Mirara donde mirara, veía siempre la
misma imagen una y otra vez, acosándome desde cada rincón. Caminaba
prácticamente a oscuras por aquel laberinto, desorientada, y cada uno de los
espejos dejaba una marca en mi cuerpo cuando chocaba contra ellos que
enmascaraba enseguida maquillando mi dolor.
De vez en cuando veía aparecer una luz
cegadora que iluminaba mi camino haciéndome creer que la salida estaba cerca;
pero siempre caía en la misma trampa y la rutina se repetía. Las huellas cubrían
ya casi todas las células de mi cuerpo.
Cerré los ojos procurando contener
toda mi angustia e impotencia, hasta que oí un ruido. Acababan de dar las doce
de manera pausada, acompasada y respetable en el reloj del pasillo. La casa
había quedado finalmente a oscuras y tan sólo se escuchaba la respiración
fuerte y entrecortada del abuelo, dormido desde hacía rato. A pesar de
encontrarme bajo cobijo, me sentía como si estuviera a la intemperie en pleno
invierno. No conseguía conciliar el sueño en esas condiciones.

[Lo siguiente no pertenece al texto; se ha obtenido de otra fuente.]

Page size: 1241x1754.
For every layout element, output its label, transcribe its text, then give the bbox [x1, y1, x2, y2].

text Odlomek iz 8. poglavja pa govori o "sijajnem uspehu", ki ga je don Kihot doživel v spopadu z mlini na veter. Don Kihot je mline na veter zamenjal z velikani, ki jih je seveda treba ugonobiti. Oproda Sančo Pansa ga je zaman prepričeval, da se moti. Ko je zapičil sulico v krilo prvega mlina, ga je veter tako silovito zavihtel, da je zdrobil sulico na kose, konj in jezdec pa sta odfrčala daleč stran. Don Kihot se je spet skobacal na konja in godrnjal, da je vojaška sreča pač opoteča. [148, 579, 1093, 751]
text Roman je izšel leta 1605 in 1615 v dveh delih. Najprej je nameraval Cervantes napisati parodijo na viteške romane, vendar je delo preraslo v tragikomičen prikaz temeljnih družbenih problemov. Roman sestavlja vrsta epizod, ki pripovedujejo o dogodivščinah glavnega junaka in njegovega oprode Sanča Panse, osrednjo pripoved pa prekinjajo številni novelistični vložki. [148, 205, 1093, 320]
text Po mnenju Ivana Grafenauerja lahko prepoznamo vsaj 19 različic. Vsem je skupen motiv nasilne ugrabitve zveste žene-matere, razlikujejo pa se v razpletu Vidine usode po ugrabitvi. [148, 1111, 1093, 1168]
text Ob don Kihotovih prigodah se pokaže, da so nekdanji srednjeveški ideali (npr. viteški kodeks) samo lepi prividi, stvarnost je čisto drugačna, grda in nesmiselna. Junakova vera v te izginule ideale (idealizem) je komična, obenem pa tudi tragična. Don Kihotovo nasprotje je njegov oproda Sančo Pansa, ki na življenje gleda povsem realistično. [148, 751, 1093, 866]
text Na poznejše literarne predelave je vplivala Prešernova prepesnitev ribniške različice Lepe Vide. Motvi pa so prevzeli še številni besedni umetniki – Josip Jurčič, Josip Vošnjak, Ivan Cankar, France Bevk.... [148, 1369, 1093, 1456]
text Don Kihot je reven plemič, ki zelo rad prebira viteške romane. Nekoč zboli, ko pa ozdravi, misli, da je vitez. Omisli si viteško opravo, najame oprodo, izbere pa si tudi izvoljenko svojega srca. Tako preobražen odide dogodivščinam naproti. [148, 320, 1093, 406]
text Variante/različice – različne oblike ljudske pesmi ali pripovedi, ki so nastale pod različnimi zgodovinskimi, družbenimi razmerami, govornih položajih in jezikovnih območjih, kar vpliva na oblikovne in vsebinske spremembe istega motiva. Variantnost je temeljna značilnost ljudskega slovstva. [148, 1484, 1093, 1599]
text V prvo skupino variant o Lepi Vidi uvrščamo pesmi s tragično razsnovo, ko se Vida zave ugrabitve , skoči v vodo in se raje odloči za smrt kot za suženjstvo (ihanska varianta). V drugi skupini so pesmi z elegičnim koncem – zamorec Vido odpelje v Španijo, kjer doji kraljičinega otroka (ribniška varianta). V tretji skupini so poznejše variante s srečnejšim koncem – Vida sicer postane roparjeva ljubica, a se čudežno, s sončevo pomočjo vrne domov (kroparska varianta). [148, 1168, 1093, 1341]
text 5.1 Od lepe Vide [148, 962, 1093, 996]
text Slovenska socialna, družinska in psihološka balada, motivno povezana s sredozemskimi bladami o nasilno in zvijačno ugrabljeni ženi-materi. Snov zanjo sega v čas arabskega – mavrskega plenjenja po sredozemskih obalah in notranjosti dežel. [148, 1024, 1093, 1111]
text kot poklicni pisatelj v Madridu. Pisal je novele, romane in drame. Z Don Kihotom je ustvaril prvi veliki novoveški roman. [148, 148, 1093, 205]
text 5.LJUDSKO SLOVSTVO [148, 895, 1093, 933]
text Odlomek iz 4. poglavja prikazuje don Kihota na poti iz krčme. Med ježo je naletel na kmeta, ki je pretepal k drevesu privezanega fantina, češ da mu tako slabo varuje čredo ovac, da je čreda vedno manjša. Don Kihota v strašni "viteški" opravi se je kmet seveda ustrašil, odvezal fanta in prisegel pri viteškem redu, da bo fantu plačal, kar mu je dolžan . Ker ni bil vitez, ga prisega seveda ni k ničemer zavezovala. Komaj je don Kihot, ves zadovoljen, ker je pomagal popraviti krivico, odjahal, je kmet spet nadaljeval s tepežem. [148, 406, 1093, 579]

Salí de mi habitación a hurtadillas y
me dirigí a la puerta de entrada, con tan mala suerte, que las tablas del
parquet parecían estarse quejando bajo mis pies, como si quisieran delatarme.
Permanecí de pie, petrificada durante unos interminables minutos, hasta que me
aseguré de que nadie se había percatado de mi aventura nocturna. Cuando al fin
la brisa de la noche golpeó mi cara, noté como la sangre empezaba a bullir por
mis venas en uno y otro sentido, provocando un atropello de sentimientos, pensamientos
y sensaciones a su paso, que despertaban en mí emociones increíblemente fuertes,
jamás experimentadas.
Antes de que alguien pudiera
despertarse y notar mi ausencia, comencé a correr hacia la plaza Mayor de la
ciudad. Las piernas me temblaban, y la conciencia no me dejaba en paz. Sin
embargo, sabía que estaba haciendo lo correcto, que no podía seguir con una
vida así…
El amanecer no se hizo esperar, y
descubrí que, al contrario de lo que antes pensaba, los días podían despertarse
con la dulce melodía de un pájaro desde su rama, o incluso con el amable saludo
entre conocidos. Por una vez, hasta donde alcanza mi memoria, no escuché
gritos, reproches ni llantos.
Sabía que no debía dejarme llevar por
las emociones tan pronto. Tenía que continuar, y en esos momentos mi destino
estaba a tan sólo unas manzanas.
Atisbé a lo lejos la fortificación que
buscaba, el lugar donde la esperanza, la seguridad y el futuro me esperaban.
Allí estaba mi mejor amiga, que al ver reflejado tanto pánico en mi cara, se
asustó. Yo no podía articular palabra y las lágrimas brotaron de mis ojos como
si quisieran limpiar aquello que me atormentaba. Preparó un chocolate caliente
y nos sentamos en el sofá.
Pasamos unos minutos calladas, dejando
que el silencio expresara todas nuestras emociones. Yo necesitaba sacar de mi
interior aquellas vivencias que habían marchitado mi savia interior.
Tras contarla todas las atrocidades y
abusos que había tenido que aguantar durante los últimos años, nos fundimos en
un fuerte, largo y cariñoso abrazo. Sentí que el gran peso que soportaban mis
espaldas se empezaba a aligerar.
Al fin me di cuenta de que la luz que
iluminaba la salida de mi laberinto era denunciar la existencia de todo aquello
que me retenía dentro.
¡Parecía que la vida me empezaba a
sonreír de nuevo después de tantos años de carantoñas!